An Efficient Permissioned Blockchain Model with Provable Reputation Mechanism

Permissioned blockchain, in which only known nodes are allowed to participate, has been widely used by governments, companies, institutes and so on. We study the case where permissioned blockchain is applied to the field of horizontal strategic alliances to ensure that any participant of the alliance who does not follow the regulation will be detected and punished for his behavior afterward. We propose a general hierarchical model of permissioned blockchain which includes three tiers: providers, collectors, and governors. To utilize the overlap of collectors in gathering transactions from providers, we introduce the reputation as a measure of the reliability of the collectors. With the help of reputation system, governors will not need to check all transactions uploaded by collectors.
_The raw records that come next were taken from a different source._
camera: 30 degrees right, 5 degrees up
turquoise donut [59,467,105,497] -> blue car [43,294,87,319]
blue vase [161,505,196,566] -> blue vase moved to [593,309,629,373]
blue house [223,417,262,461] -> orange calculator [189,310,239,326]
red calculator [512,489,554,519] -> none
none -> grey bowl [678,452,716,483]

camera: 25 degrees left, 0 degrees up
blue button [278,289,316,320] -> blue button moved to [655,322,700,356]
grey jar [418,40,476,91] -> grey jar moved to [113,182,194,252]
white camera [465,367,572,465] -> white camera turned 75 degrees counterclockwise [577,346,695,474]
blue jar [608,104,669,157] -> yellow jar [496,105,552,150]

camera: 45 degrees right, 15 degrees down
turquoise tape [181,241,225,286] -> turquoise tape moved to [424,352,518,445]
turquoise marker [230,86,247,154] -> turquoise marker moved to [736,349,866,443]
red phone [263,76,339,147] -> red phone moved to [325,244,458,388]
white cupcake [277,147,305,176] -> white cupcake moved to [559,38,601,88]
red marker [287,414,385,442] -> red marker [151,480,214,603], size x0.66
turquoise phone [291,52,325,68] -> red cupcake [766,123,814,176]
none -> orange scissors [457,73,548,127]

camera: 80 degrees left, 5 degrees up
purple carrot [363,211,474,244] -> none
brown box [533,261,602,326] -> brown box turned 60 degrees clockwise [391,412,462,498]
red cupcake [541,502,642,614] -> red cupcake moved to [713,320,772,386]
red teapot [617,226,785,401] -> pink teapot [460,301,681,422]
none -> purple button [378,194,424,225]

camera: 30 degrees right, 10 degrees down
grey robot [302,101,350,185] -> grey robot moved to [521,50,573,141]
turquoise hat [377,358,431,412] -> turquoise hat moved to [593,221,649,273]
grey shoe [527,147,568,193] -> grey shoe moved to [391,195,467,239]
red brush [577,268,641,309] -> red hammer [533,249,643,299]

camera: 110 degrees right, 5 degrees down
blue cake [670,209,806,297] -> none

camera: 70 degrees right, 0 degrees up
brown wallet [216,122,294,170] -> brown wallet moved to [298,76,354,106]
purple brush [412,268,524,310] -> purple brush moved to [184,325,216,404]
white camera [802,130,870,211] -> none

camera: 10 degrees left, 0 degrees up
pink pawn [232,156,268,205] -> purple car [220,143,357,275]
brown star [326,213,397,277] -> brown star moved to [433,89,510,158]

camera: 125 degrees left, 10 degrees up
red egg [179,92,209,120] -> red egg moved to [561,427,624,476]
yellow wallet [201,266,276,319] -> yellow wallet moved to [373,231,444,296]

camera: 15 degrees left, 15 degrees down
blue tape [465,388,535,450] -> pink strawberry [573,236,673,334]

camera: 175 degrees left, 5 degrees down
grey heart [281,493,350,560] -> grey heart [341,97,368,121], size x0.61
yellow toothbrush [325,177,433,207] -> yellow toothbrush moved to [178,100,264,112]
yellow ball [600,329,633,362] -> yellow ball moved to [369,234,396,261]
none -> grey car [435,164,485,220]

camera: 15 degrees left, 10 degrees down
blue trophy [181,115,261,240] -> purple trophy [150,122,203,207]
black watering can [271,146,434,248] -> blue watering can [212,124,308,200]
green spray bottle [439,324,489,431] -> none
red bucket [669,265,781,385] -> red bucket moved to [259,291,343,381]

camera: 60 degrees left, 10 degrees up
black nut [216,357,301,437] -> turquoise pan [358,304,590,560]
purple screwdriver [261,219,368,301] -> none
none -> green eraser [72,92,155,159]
As a result, our protocol will have a significant improvement in efficiency. Meanwhile, let us denote $T$ to be the number of total transactions. Then the number of mistakes that governors suffer is only asymptotically $O(\sqrt{T})$ when guided by our reputation mechanism, as long as there exists a collector who behaves well. This result implies that our protocol remains high performance. The reputation mechanism also provides incentives for collectors to work honestly. To our knowledge, Our work is the first one to give an analytical result on reputation mechanism in permissioned blockchains. Furthermore, we demonstrate two typical cases where our model can be well applied to.